» Quoted passage
________________________

Grant me a rhetorician’s right to stretch the meaning of word about as much as clothing that seemed to fit better in the summer. Music dramas have always been popular and show no sign in disappearing.
Attendance in the nation’s opera houses may be thinning a bit. But there can be no denying that Americans might surprise themselves to be reminded they often love opera as a form. Grant me a rhetorician’s right to stretch the meaning of word about as much as favorite pieces of clothing that seemed to fit better in the summer. Music dramas have always been popular and show no sign in disappearing.
I was reminded of this recently while watching the final hour of Steven Spielberg’s much-honored E.T.: The Extra-terrestrial (1982). The last half is pretty much given over to John William’s rich score that soars as high as the kids fleeing the feds on bicycles. The music leaves us breathless, not all that different from the second act conclusion of a Puccini opera. Williams voices most of the melodic highs with lots of strings, but keeps the traditional Hollywood trope of shimmering brass puncturing through. Let’s face it: E.T. is an opera on bikes. And we’re the better for having it.
It turns out that most commercial films are scored with wall-to-wall music. A lot is what composers call underscoring, meaning music meant to be heard in a mix of voices and ambient sound. For example, the haunting Schwartz and Dietz ballad Something to Remember you By goes mostly unnoticed in a party scene of The Band Wagon (1953). It deserved a better fate. We are sometimesnot fully conscious of the great stuff that drifts past our consciousness.
I was amazed recently to see a new documentary on director Alfred Hitchcock, who carried on an extended discussion with French ‘new wave’ director François Truffaut in the nineteen sixties. The book was later published as Hitchcock/Truffaut (1966). In the documentary the two auteurs talked endlessly about lighting, shots and set ups, mostly in reference to Hitchcock’s landmark films. And yet, strangely, they were unusually mute on the subject of music, even in what is often considered Hitchcock’s best film, Vertigo (1958).
No one can fault a director for being a visual person. Even so, I think of Vertigo as an opera created as much by the composer Bernard Herrmann as by Hitchcock’s relatively static shots. The film’s is not much into verbal repartee. So it’s little wonder that a full scale screening of it these days may well be in a concert hall, with orchestras like the San Francisco Symphony accompanying a showing of a pristine print. Interestingly, the music from Scene D’Amour, one of the many sequences featuring James Stewart lurking behind Kim Novak’s enigmatic character, has since shown up in films such as The Artist (below), the not-so-“silent” French film that won the Oscar for Best Picture in 2011.

________________________

» To do
Return the passage of the essay on film music between "It turns out" and "past our consciousness.", inclusive, with its wording unchanged. The lines placed after this essay come from an unrelated source.

» Data below
________________________

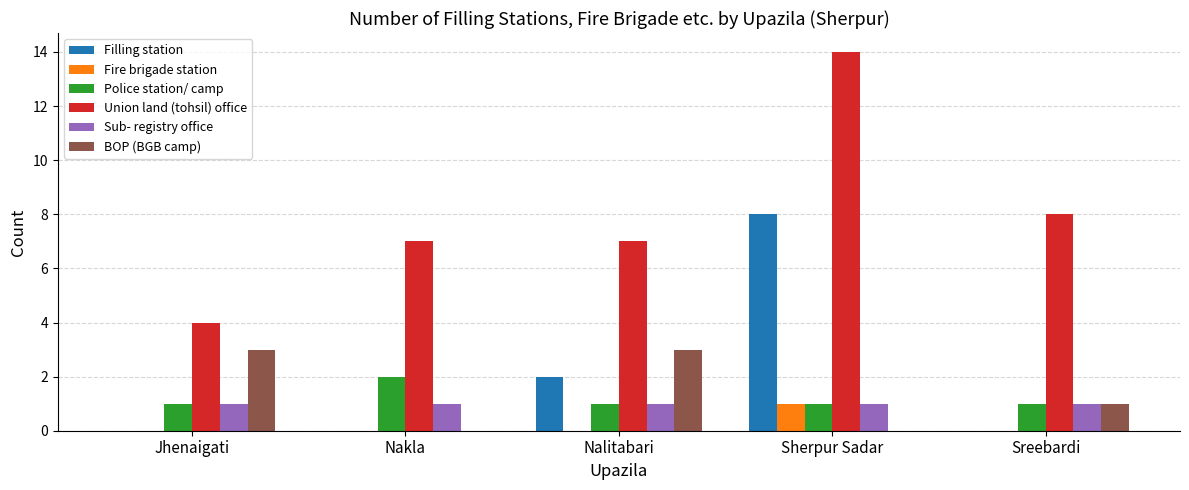

Count the Filling station values in the range 0 to 2.

4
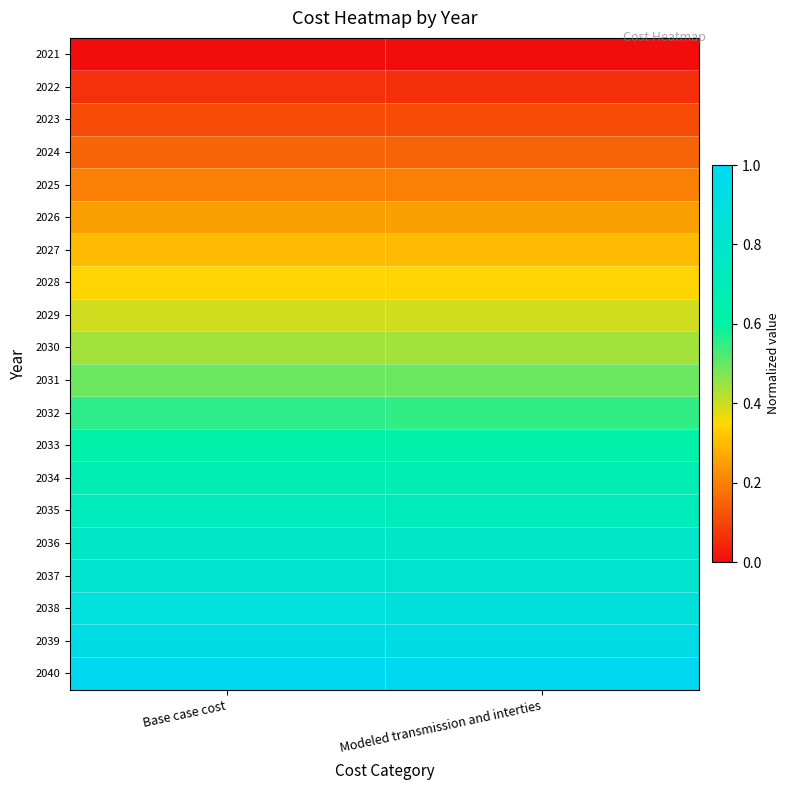

At how many categories does at least one series exceed 0?

2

________________________

» Response for this exercise
It turns out that most commercial films are scored with wall-to-wall music. A lot is what composers call underscoring, meaning music meant to be heard in a mix of voices and ambient sound. For example, the haunting Schwartz and Dietz ballad Something to Remember you By goes mostly unnoticed in a party scene of The Band Wagon (1953). It deserved a better fate. We are sometimesnot fully conscious of the great stuff that drifts past our consciousness.